§ PROBLEM TO WORK ON:
Only lines holding the word "equivalent" should be copied from the material.

--

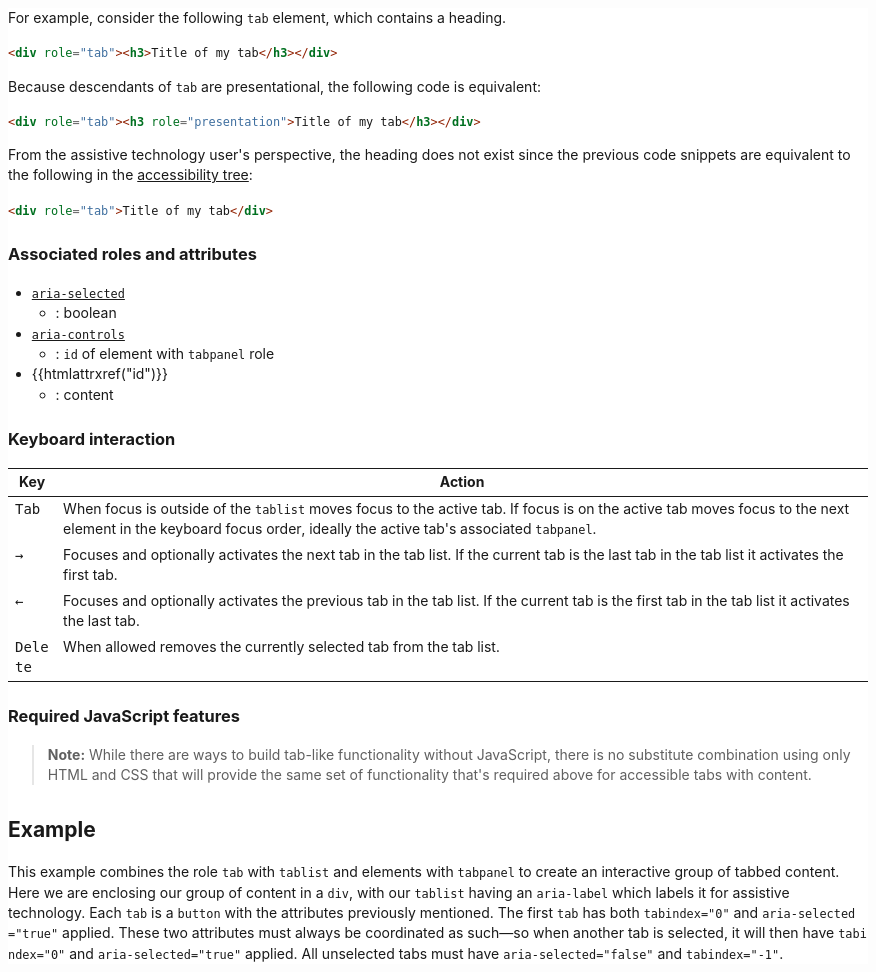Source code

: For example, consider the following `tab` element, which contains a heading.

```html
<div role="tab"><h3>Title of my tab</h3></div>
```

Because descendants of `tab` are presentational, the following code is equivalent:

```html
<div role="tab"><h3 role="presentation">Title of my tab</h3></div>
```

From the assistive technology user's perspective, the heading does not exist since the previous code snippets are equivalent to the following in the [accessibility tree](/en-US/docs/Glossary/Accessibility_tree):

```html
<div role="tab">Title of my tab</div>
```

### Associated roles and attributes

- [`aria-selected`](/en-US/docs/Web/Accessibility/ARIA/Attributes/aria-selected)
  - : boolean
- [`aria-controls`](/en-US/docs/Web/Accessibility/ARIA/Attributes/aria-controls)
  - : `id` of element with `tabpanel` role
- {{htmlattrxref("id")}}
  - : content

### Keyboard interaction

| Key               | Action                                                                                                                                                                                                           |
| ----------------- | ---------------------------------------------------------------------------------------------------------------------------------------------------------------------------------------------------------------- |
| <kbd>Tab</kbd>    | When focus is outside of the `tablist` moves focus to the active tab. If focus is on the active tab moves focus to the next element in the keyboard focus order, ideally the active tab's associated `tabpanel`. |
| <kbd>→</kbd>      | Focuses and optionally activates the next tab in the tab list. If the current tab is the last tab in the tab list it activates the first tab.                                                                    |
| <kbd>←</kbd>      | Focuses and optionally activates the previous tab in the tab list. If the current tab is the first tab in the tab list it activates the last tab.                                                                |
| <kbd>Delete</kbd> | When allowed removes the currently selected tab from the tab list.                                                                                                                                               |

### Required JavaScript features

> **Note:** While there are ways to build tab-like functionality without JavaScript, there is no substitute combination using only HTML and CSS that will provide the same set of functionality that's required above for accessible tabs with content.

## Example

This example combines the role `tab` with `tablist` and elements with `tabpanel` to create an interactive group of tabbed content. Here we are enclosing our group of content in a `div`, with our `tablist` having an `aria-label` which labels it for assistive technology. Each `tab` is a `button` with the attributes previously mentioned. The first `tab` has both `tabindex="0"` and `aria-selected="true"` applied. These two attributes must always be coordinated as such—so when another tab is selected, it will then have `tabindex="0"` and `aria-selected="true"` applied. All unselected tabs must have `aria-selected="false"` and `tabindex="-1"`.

--

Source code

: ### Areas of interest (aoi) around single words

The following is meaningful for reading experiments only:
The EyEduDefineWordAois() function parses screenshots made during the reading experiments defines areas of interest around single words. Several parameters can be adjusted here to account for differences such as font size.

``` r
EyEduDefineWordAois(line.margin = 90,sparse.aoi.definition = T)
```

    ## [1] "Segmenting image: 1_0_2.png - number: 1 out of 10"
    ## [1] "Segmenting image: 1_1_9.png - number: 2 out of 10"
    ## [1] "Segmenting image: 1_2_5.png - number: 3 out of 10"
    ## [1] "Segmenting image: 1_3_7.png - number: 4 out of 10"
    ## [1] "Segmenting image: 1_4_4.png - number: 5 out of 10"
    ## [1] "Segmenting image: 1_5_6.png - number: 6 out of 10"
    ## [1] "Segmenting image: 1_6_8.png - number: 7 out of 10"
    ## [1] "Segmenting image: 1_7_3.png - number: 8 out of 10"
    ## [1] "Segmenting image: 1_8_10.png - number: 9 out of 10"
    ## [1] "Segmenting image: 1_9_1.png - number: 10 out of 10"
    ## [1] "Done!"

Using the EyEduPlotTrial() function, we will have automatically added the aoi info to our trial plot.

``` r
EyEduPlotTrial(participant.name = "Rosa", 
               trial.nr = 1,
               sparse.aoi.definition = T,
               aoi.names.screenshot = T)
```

--

§ EXPECTED OUTPUT:
Because descendants of `tab` are presentational, the following code is equivalent:
From the assistive technology user's perspective, the heading does not exist since the previous code snippets are equivalent to the following in the [accessibility tree](/en-US/docs/Glossary/Accessibility_tree):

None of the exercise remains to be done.